I note this week from leaks in the broadsheets that a report by Ms Casey recommends that people serving community sentences should be made to wear visible jackets, and that criminals should be named and shamed in posters.
It’s back to the stocks for the avenging Casey, who wants to drag us back to the Middle Ages.

Sir Patrick is still sailing through life in good spirits

A MAN I got chatting to at Fulbrook’s party wouldn’t have been alive – if he hadn’t been in hospital when he ­suffered a stroke.
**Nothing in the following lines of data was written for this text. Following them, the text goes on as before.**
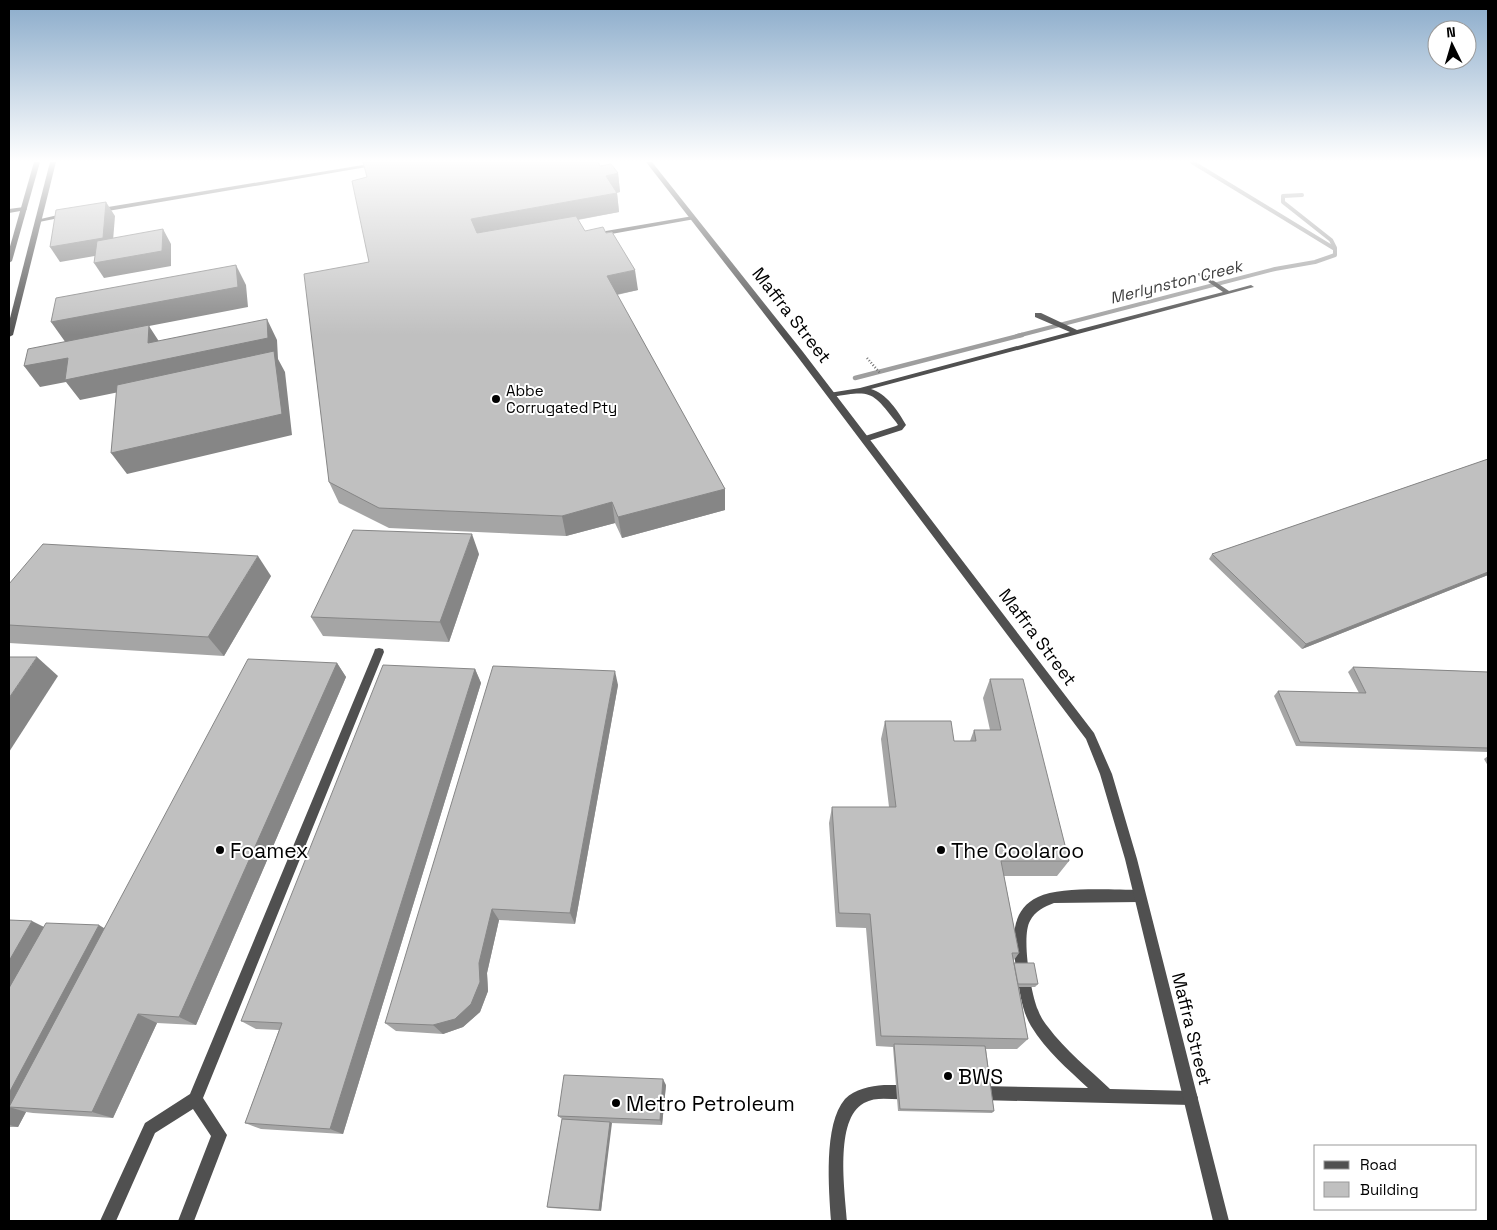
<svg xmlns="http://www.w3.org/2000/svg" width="1497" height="1230" font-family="'Space Grotesk',sans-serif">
  <rect width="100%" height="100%" fill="#fff"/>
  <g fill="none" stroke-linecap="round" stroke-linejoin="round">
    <!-- stream-far1 -->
    <g stroke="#9e9e9e" stroke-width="4">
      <path d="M1302 195 1283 196V202L1331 240 1335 248"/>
      <path d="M1017 336 1275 269 1315 262 1335 255V249L1192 162"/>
    </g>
    <!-- stream -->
    <path stroke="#9e9e9e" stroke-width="4.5" d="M855 378 1022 335"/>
    <!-- path -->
    <path stroke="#727272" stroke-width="2.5" stroke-dasharray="1 2" stroke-linecap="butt" d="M867 358 880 373"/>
    <!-- service -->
    <g fill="#505050" fill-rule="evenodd">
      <path d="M693 216 696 218 695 219 600 236 597 234 600 232Z"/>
      <path d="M1198 273H1202L1229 291 1251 285 1254 287 871 389C886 393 899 412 906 425L902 430 865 442 862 441V437L896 426 898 425 896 422C872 391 871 390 832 397L828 395 829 393 860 388 1070 332 1035 317V313H1041L1077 330 1223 292 1198 275Z"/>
      <path d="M379 648 383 649 384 652 203 1098 227 1135 194 1221H178L211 1136 193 1109 155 1133 116 1221H100L145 1123 190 1094 374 652 375 649Z"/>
      <path d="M1140 890 1144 892 1146 896 1144 900 1140 902 1054 903C1044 907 1035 911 1030 921 1021 936 1031 994 1038 1010 1040 1016 1044 1022 1048 1027 1065 1050 1089 1069 1110 1089L1191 1091 1196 1093 1198 1098 1196 1103 1191 1105 979 1100 974 1098 972 1093 974 1088 979 1086 1088 1088C1068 1069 1046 1051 1031 1026 1022 1011 1020 993 1017 975 1013 948 1007 911 1038 897 1061 886 1113 890 1140 890Z"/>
      <path d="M884 1085H909L914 1087 916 1092 914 1097C899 1103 880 1094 864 1103 834 1119 845 1192 847 1221H831C829 1190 823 1124 845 1099 855 1089 870 1086 884 1085Z"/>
    </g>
    <!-- minor -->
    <g fill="#505050" fill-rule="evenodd">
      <path d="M381 162H396L96 213 93 211 96 209Z"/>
      <path d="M646 162H652L803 352 1094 733 1112 774 1137 859 1229 1221H1213L1125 859 1100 774 1086 739 797 356Z"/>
      <path d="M24 207 27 209 26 210 9 213V209Z"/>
      <path d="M67 213 69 214V216L39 222 36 220Z"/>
    </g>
    <!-- tertiary -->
    <g fill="#505050" fill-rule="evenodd">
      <path d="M34 162H40L12 261 9 263V250Z"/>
      <path d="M50 162H56L13 335 9 337V322Z"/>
    </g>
  </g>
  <!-- wall -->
  <g fill="#a5a5a5">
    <path d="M600 166 618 173 620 192 617 193 619 212 578 220 585 231 638 290 617 295 725 489V510L622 538 615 523 566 536 389 528 339 503 329 482 369 262Z"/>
    <path d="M1488 459V575L1302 649 1209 559 1212 554Z"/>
    <path d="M479 554 449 642 323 636 311 617Z"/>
    <path d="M271 576 224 656 9 643V625Z"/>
    <path d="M337 663 346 677 196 1025 157 1023 113 1118 33 1113 26 1112 18 1127H9V920L44 927 104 928Z"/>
    <path d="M1353 667 1488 672V752L1296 746 1274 696 1278 691 1359 693 1348 672Z"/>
    <path d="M475 669 481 683 343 1134 261 1129 245 1123 279 1030 256 1029 241 1021Z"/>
    <path d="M990 679 1069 861 1057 876H1004L1019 953 1014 960V963L1038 984 1035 987H1019L1028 1039 1017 1049H986L994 1111 992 1113 898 1111 893 1047 876 1046 866 928 836 927 829 823 832 807H889L881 739 885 721 954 741H970L974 730H990L983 698Z"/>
    <path d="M618 685 575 924 499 920 487 973 488 991 480 1012 463 1027 443 1034 396 1031 385 1023Z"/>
    <path d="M1488 756V766L1484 759Z"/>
    <path d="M666 1085 662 1125 611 1123 601 1211 550 1208 547 1207 562 1119 558 1116Z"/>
  </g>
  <!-- shaded-wall -->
  <g fill="#868686">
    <path d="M618 173 620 192 608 194 606 176Z"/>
    <path d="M617 193 619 212 476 238 471 219Z"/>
    <path d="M106 202 115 216 112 253 60 262 50 247Z"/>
    <path d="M163 229 171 244V266L104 278 94 263Z"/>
    <path d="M236 265 246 285 248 307 149 326 162 346 267 319 277 340 278 359 285 372 292 435 127 474 111 453 275 360 80 400 66 382 40 387 24 366 66 343 51 322Z"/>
    <path d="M635 270 638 290 609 296 607 276Z"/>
    <path d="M725 489V510L622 538 618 517Z"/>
    <path d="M612 502 615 523 566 536 562 516Z"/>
    <path d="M472 534 479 554 449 642 440 622Z"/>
    <path d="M258 556 271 576 224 656 208 637Z"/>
    <path d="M1488 572V575L1302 649 1306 644Z"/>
    <path d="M37 657 58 676 9 752V698Z"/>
    <path d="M337 663 346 677 196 1025 179 1017Z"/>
    <path d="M475 669 481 683 343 1134 330 1129Z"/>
    <path d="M615 671 618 685 575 924 570 913Z"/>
    <path d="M492 909 499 920 487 973 488 991 480 1012 463 1027 443 1034 433 1025 479 963Z"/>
    <path d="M32 921 52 931 9 1009V961Z"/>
    <path d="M99 925 117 936 9 1107 26 1112 18 1127 9 1125V1093Z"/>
    <path d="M138 1014 157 1023 113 1118 92 1112Z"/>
    <path d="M663 1079 666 1085 662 1125 660 1120Z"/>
    <path d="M610 1122 612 1123 601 1211 599 1210Z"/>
  </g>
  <!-- building -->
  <g fill="#c0c0c0" stroke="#868686">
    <path d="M363 162H598L600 166 611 164 618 173 606 176 617 193 471 219 477 233 576 216 585 231 603 227 606 233 612 232 635 270 607 276 725 489 618 517 612 502 562 516 379 508 329 482 304 274 369 262 352 181 367 177Z"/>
    <path d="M106 202 103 238 50 247 56 210Z"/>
    <path d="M163 229 162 251 94 263 97 241Z"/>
    <path d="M236 265 238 287 51 322 56 298Z"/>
    <path d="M267 319 268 338 65 380 68 358 24 366 28 349 149 325 148 343Z"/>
    <path d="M274 351 282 414 111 453 117 385Z"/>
    <path d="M1488 459V572L1306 644 1212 554Z"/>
    <path d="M353 530 472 534 440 622 311 617Z"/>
    <path d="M43 544 258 556 208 637 9 625V584Z"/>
    <path d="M9 657H37L9 698Z"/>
    <path d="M248 659 337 663 179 1017 138 1014 92 1112 9 1107Z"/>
    <path d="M383 665 475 669 330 1129 245 1123 282 1023 241 1021Z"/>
    <path d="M493 666 615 671 570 913 492 909 479 963 480 982 471 1004 455 1019 433 1025 385 1023Z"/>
    <path d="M1353 667 1488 672V748L1300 742 1278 691 1366 693Z"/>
    <path d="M990 679H1023L1069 861H1001L1019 953H1012L1028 1039 881 1036 870 914 839 913 832 807H896L885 721H951L954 741H976L974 730H1001Z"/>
    <path d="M9 920 32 921 9 961Z"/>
    <path d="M46 923 99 925 9 1093V988Z"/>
    <path d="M1014 963H1034L1038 984H1018Z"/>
    <path d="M894 1044 985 1046 994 1111 900 1109Z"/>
    <path d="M564 1075 663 1079 660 1120 558 1116Z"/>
    <path d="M562 1119 610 1122 599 1210 547 1207Z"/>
  </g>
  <!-- sky -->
  <linearGradient id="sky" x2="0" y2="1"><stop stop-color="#8aabca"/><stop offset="0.48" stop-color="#fff"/><stop offset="1" stop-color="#fff" stop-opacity="0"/></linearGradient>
  <rect width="1497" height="335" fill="url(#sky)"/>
  <!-- markers -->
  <g fill="#000" stroke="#fff" stroke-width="2">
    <circle cx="496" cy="399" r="5"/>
    <circle cx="220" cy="850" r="5"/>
    <circle cx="941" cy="850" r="5"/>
    <circle cx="948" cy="1076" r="5"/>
    <circle cx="616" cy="1103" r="5"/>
  </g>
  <g text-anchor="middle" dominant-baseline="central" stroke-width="4" stroke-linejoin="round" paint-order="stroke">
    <!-- far-poi labels -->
    <g font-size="15" fill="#000" stroke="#fff" text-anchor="start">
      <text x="506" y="390">Abbe<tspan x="506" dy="17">Corrugated Pty</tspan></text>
    </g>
    <!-- far-water labels -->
    <g font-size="16" font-style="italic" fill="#3f3f3f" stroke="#fff">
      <text transform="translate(1176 282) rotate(-14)">Merlynston Creek</text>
    </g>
    <!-- street labels -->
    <g font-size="18" fill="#000" stroke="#fff">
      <text transform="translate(792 315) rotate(52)">Maffra Street</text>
      <text transform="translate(1038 637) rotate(53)">Maffra Street</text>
      <text transform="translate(1192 1029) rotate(76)">Maffra Street</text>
    </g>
    <!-- near-poi labels -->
    <g font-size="21" fill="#000" stroke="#fff" text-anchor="start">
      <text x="230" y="850">Foamex</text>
      <text x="951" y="850">The Coolaroo</text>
      <text x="958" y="1076">BWS</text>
      <text x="626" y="1103">Metro Petroleum</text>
    </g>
  </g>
  <!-- border -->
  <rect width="1497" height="1230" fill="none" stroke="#000000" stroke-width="20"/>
  <!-- legend -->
  <rect x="1314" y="1145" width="162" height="65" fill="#ffffff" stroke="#999999"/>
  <rect x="1324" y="1161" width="25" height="8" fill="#505050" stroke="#999999"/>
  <text x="1360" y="1170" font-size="15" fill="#000000">Road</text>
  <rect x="1324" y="1182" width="25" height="15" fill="#c0c0c0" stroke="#999999"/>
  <text x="1360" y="1195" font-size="15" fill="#000000">Building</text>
  <!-- north arrow -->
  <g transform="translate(1452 45) rotate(355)"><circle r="24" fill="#ffffff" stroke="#999999"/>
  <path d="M0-4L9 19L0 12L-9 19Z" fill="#000000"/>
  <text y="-8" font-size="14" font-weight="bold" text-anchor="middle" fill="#000000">N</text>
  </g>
</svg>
The nearest hospital is 21 miles away from his Hampshire home.
If he had a stroke at home, he would probably have died in the ambulance on the way to the A&E department.
The stroke occurred as he was preparing to leave the hospital after being fitted with a
pacemaker.
Doctors told his family he was lucky it all ­happened in hospital.
The argument by ­government reformers for big specialist hospitals – often far from small towns – doesn’t make sense when measured against the life of this remarkable man.
I took an instant liking to this cheerful 72-year-old man, though he spoke with difficulty and couldn’t move his right arm or leg as a result of the stroke which has now left him wheel-chair bound.
Let me introduce Sir Patrick Sinclair, a scion of an ancient Scottish family, a former successful advocate in the Chancery division of the High Court, and a man whose family have lived in New Square, Holborn, since, almost unbelievably, 1711.
His wife Lady Susan Sinclair was known for her support of the Holborn scouts and served as a parent governor at St Clements Dane primary school in Covent Garden.
The irrepressible Sir Patrick told me he had always loved sailing, often to the Baltic and around the Mediterranean shores.
And because you can’t keep a good man down, his wife told me this week, he still intends to go sailing with friends.
Recently, the family checked to see if he could swim at a local swimming pool, and found he did it with the cheerfulness and courage he’s displayed all his life.
“He’s an extraordinary and wonderful man,” said Fulbrook. “He’s too modest to tell you but, he was one of the most successful Chancery barristers in the profession.”